* Challenge: Count the lines in the rows below that contain the string "YYYY", and give only the number.

* Listed records:
>>
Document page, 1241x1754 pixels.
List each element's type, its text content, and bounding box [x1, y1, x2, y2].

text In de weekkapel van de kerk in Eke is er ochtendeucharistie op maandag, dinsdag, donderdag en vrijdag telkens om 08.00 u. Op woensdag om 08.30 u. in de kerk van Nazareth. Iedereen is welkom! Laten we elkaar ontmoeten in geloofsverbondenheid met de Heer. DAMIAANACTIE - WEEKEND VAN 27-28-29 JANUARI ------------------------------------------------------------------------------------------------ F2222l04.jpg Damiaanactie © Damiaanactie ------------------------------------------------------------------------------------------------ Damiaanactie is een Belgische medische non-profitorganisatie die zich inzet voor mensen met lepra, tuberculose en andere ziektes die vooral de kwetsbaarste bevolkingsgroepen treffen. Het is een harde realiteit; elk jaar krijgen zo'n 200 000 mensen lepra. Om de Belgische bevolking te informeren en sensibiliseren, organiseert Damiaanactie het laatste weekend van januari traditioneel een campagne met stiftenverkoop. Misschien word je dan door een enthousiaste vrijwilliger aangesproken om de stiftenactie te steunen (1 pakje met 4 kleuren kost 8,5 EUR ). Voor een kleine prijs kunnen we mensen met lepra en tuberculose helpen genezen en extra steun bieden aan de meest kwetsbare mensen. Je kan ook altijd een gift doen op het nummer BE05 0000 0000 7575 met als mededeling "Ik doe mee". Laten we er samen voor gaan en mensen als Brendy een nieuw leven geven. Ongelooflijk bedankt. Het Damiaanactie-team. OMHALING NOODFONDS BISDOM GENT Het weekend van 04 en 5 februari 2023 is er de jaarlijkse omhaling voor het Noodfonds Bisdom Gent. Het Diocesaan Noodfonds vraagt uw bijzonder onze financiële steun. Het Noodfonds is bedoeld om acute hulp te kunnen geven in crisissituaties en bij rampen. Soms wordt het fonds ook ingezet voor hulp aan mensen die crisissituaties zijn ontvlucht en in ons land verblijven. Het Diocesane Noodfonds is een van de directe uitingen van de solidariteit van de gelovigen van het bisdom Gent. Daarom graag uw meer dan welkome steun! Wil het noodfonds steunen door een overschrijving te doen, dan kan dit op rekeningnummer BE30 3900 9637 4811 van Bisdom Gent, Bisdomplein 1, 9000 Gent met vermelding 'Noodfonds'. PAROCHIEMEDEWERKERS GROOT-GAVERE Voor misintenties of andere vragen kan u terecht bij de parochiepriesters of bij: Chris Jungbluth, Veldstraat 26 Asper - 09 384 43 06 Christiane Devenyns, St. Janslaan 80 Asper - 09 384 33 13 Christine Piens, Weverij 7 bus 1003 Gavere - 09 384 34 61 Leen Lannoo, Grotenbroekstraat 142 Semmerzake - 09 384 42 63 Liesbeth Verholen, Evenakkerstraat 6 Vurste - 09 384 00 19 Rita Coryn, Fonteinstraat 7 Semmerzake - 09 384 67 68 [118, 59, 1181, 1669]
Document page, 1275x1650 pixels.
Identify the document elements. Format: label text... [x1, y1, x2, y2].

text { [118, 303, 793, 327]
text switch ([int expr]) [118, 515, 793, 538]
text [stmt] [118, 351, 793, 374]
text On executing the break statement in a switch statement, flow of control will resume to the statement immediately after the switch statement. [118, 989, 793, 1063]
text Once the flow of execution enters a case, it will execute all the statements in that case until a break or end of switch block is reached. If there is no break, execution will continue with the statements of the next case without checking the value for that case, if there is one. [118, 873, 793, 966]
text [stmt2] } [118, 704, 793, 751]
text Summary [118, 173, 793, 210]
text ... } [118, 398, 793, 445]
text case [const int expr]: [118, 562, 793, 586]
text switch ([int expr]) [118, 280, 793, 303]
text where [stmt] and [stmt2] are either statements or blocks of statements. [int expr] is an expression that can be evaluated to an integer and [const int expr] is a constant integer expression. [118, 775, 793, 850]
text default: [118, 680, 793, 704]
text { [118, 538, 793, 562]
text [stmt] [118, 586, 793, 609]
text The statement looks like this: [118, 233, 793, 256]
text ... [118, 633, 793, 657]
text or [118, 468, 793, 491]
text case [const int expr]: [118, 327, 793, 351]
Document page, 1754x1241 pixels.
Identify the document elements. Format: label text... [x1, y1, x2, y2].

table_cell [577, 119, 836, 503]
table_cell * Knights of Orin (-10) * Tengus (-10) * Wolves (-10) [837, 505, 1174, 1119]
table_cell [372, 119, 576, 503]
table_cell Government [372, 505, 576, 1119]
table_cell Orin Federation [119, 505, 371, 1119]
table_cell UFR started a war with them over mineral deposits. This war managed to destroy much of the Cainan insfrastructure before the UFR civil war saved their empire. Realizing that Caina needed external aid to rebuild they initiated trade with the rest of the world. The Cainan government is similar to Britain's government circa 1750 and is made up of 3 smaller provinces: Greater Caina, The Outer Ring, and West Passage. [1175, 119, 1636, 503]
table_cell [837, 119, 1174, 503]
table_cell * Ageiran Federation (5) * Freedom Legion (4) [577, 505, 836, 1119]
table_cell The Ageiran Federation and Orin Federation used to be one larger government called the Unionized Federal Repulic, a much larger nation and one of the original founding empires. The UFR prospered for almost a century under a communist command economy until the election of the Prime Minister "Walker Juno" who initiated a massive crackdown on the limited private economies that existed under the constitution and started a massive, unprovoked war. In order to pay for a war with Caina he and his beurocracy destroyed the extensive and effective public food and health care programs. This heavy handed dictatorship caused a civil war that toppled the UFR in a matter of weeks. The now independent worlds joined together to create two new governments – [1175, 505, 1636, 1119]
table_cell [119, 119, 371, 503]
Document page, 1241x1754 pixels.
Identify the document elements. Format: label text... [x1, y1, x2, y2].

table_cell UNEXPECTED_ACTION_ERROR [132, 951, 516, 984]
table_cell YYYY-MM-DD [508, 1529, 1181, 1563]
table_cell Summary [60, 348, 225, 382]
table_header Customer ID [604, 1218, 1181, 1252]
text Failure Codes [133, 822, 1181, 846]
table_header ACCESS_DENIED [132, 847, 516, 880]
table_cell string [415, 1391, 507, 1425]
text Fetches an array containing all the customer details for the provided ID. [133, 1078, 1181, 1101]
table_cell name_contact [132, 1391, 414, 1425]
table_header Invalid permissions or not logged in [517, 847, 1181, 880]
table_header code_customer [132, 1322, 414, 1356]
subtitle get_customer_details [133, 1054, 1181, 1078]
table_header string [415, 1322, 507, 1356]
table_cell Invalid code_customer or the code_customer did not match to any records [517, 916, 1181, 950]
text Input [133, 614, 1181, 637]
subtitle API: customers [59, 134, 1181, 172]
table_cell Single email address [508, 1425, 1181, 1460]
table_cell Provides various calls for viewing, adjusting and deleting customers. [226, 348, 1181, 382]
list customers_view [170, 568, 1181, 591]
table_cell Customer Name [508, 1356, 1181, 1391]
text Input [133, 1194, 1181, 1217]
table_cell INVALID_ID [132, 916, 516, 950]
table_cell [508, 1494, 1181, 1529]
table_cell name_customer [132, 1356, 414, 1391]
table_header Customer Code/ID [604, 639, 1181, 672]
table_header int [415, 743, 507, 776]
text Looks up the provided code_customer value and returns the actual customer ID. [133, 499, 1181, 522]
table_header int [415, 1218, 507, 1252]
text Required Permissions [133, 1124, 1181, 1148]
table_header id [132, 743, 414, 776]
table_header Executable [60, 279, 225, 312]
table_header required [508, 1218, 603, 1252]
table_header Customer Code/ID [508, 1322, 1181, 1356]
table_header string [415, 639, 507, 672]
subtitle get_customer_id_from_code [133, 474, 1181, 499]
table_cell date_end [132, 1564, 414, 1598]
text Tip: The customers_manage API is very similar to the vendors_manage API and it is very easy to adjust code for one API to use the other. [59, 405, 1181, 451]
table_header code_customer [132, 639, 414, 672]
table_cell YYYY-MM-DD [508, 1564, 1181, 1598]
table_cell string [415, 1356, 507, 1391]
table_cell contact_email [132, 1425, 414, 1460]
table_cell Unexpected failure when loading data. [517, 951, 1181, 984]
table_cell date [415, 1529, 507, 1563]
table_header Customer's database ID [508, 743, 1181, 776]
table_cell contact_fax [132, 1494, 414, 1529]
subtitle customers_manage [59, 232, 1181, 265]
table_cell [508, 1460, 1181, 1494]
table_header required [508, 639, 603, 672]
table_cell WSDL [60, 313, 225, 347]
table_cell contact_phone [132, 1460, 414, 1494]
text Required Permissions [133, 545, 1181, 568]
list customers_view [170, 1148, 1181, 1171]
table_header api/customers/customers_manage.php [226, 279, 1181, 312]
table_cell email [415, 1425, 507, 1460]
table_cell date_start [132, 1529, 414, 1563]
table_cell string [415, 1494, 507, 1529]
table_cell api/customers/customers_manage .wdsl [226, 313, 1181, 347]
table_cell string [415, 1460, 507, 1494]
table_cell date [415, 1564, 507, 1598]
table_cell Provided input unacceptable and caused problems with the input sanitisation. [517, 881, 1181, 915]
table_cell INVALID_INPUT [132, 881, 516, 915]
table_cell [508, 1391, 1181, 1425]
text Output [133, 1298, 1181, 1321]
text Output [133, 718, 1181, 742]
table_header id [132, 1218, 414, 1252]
<<
* Solution to this task: 2